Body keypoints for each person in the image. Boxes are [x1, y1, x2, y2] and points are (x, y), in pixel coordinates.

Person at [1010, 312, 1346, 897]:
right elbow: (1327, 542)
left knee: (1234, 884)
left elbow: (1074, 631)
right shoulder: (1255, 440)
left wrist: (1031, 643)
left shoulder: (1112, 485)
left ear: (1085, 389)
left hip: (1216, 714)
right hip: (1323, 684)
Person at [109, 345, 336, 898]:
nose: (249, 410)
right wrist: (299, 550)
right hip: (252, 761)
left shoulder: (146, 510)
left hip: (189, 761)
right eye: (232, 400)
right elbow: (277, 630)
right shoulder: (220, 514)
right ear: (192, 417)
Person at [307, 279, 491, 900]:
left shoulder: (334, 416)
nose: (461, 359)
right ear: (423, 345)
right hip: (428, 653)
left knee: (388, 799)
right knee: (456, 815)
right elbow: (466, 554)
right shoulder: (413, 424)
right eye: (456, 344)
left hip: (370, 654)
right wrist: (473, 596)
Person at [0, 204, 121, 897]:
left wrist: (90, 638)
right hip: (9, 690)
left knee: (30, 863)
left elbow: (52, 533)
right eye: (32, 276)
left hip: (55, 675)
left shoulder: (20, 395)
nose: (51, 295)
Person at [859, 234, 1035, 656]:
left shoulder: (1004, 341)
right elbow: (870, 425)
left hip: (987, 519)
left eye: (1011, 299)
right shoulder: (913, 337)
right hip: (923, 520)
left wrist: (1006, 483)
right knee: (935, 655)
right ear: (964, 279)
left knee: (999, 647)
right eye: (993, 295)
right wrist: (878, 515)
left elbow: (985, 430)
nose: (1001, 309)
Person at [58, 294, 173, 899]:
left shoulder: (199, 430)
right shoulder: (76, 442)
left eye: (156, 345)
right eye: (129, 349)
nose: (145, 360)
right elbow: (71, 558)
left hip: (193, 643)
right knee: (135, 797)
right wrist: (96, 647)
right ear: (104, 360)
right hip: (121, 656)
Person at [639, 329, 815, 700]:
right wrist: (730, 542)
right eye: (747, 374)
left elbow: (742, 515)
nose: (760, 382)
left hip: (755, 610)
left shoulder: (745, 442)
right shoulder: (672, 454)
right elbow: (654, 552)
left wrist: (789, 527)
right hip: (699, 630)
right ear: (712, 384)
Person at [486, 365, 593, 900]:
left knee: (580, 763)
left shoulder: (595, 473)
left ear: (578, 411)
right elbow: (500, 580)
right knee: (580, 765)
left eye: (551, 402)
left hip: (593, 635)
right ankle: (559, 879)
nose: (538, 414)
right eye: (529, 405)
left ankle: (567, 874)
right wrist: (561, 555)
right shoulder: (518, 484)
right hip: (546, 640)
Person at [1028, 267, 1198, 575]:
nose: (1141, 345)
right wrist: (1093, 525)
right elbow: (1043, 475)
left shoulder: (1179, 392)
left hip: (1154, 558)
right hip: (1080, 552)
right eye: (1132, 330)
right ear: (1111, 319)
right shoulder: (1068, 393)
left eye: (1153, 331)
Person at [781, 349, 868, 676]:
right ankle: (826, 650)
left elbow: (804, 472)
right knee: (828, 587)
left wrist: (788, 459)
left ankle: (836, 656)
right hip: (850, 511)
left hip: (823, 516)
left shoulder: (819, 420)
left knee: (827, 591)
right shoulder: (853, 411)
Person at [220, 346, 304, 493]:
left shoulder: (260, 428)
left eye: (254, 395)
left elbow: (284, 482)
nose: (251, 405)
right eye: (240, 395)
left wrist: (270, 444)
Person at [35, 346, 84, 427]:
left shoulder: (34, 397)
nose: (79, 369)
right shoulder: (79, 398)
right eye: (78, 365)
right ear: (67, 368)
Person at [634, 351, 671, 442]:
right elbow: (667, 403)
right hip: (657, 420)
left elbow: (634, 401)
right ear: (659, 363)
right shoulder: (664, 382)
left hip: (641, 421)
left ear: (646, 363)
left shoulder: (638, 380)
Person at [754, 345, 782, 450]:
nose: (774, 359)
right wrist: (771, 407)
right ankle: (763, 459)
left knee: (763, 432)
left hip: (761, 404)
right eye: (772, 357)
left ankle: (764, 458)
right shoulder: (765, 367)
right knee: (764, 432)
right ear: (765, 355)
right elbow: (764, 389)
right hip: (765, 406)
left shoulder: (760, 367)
* * * * * * * * *
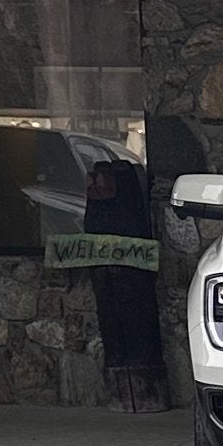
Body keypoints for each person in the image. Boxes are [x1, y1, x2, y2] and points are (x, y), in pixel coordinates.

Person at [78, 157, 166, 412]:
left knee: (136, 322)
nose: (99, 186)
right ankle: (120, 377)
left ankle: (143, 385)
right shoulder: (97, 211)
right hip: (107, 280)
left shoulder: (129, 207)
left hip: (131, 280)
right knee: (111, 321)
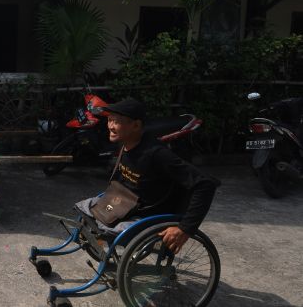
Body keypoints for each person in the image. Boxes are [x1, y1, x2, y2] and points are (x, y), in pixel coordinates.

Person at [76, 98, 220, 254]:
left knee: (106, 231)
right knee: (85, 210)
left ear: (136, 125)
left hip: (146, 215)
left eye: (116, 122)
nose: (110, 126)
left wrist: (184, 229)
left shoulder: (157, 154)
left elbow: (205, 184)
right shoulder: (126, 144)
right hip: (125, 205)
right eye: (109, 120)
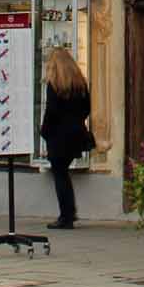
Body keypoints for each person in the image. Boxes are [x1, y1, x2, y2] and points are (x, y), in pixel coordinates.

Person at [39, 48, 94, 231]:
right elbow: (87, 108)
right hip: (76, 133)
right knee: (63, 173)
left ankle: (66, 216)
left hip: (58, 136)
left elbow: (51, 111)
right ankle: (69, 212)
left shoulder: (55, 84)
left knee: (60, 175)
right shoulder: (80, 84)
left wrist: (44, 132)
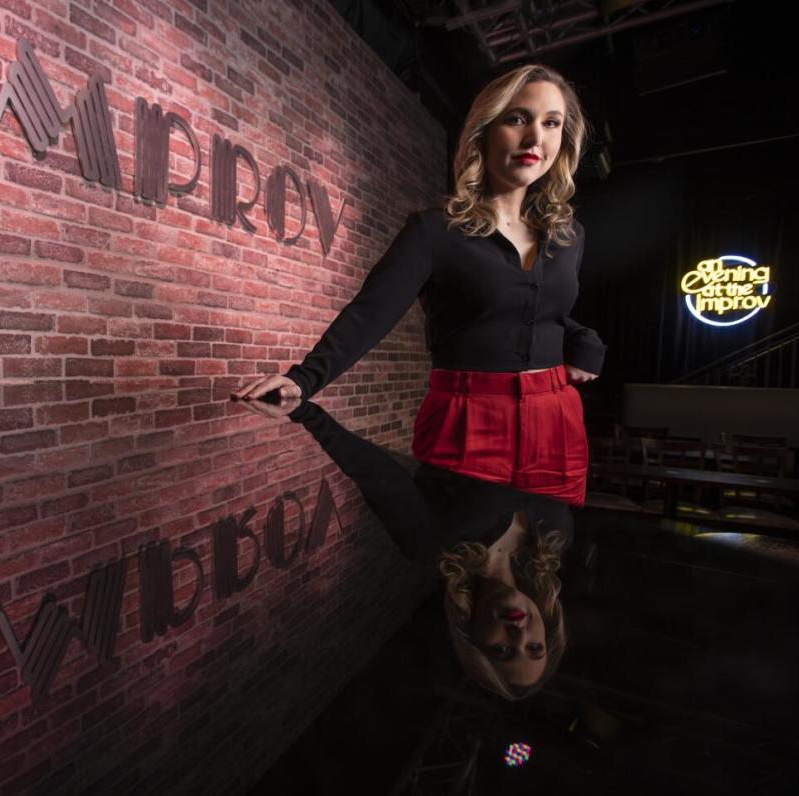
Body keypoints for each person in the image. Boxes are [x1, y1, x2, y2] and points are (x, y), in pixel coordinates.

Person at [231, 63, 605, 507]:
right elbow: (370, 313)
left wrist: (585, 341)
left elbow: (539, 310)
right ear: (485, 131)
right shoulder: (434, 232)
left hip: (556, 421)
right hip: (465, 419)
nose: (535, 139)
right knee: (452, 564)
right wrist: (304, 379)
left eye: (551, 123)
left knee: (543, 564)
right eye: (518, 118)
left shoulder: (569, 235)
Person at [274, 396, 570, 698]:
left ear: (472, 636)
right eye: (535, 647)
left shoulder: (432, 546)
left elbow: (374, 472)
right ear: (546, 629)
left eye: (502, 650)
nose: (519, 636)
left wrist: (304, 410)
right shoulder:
* * * * * * * * *
◆ **ACTION ITEM**
In the data above, start at the line that has "left shoulder: (1179, 392)", stop after the line that has "nose: (79, 369)", and print every line in between exactly as it stands.

◆ **SOLUTION TO THE PROBLEM**
left shoulder: (1179, 392)
left hip: (1154, 558)
right hip: (1080, 552)
right eye: (1132, 330)
right ear: (1111, 319)
right shoulder: (1068, 393)
left eye: (1153, 331)
Person at [781, 349, 868, 676]:
right ankle: (826, 650)
left elbow: (804, 472)
right knee: (828, 587)
left wrist: (788, 459)
left ankle: (836, 656)
right hip: (850, 511)
left hip: (823, 516)
left shoulder: (819, 420)
left knee: (827, 591)
right shoulder: (853, 411)
Person at [220, 346, 304, 493]:
left shoulder: (260, 428)
left eye: (254, 395)
left elbow: (284, 482)
nose: (251, 405)
right eye: (240, 395)
left wrist: (270, 444)
Person at [35, 346, 84, 427]:
left shoulder: (34, 397)
nose: (79, 369)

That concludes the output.